Autre exemple criant des difficultés connues par les DNVB dans l’hexagone : le mouvement We are Lucioles, un plaidoyer de la part d’un groupement de marques DTC, qui ne parviennent plus à faire face à l’explosion de leurs coûts. Ce mouvement, lancé à l’initiative des fondatrices de la marque de lingerie éthique We Are Jolies, se présente comme la chronique d’une mort annoncée et implore le ministre Bruno Le Maire de prendre des mesures pour aider les DNVB en difficulté.

Maîtriser leurs coûts et retrouver le chemin de la rentabilité

Pour pérenniser leur business model, les DNVB doivent désormais prioriser la rentabilité, plutôt que la croissance à tout prix. Elles doivent prendre le temps d’analyser leurs coûts pour les optimiser et miser sur les leviers de croissance qui ont le plus d’impact.

Les marques maîtrisent généralement très bien le coût de revient de leurs produits. Mais elles peuvent souvent trouver des moyens d’optimiser la gestion de leur trésorerie. Par exemple en renégociant leurs termes de paiement pour payer leurs fournisseurs un peu plus tard ou de manière fractionnée. Pour les fournisseurs, il est bien souvent préférable d’être payé en plusieurs fois plutôt que de recevoir un paiement en une fois, mais de perdre ensuite le client si la marque fait faillite.

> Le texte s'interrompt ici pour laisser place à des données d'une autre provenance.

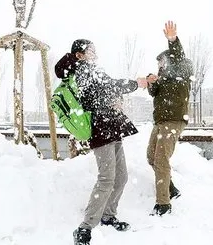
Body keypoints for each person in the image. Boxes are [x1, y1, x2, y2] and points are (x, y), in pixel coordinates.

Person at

D’autre part, les marques ont souvent un manque de visibilité sur leurs coûts d’acquisition, notamment en paid media. Il est donc essentiel qu’elles prennent le temps d’analyser leurs dépenses, et de remettre en question leurs budgets, au regard des performances de leurs campagnes. Cela est d’autant plus important que l’accès au capital et à la dette pour financer l’acquisition de nouveaux clients est de plus en chère. Les DNVB doivent plus que jamais repenser leur approche à l’acquisition clients.
Elles doivent également adopter une approche résolument agile et des méthodes test and learn : diversifier leurs canaux d’acquisition, analyser les performances, itérer, et pérenniser les campagnes qui fonctionnent pour en faire de véritables moteurs de croissance.

Quelques pistes : 

  • miser toujours plus sur la communauté et la fidélisation, pour augmenter le taux de repeat business et limiter les investissements en acquisition de nouveaux clients. Il est largement préférable de créer une marque forte avec des clients fidèles et une communauté engagée plutôt que de survivre à coups de campagnes chocs basées sur des promos ;
  • explorer le potentiel des points de vente physiques. De nombreuses marques se sont déjà tournées avec succès vers le retail, en ouvrant leurs propres boutiques ou en s’installant dans des pop-up stores pour toucher de nouveaux clients. Le wholesale, est également un territoire à explorer, même s’il nécessite souvent de gros investissements ;
  • ne pas se contenter de miser sur Facebook et Instagram, et tester des campagnes sur TikTok par exemple ;
  • revoir son mix marketing et miser sur des canaux sous exploités comme les partenariats avec d’autres marques de e-commerce, en s’appuyant sur un outil comme Sqwad.

Pour conclure, 2023 promet de marquer un tournant pour les DNVB. Il est probable que certaines ne survivent pas à cette période chaotique, mais d’autres sauront sans nul doute s’adapter. Elles en ressortiront plus fortes, plus stables, et permettront d’ancrer durablement leur modèle singulier et innovant au sein de l’écosystème e-commerce.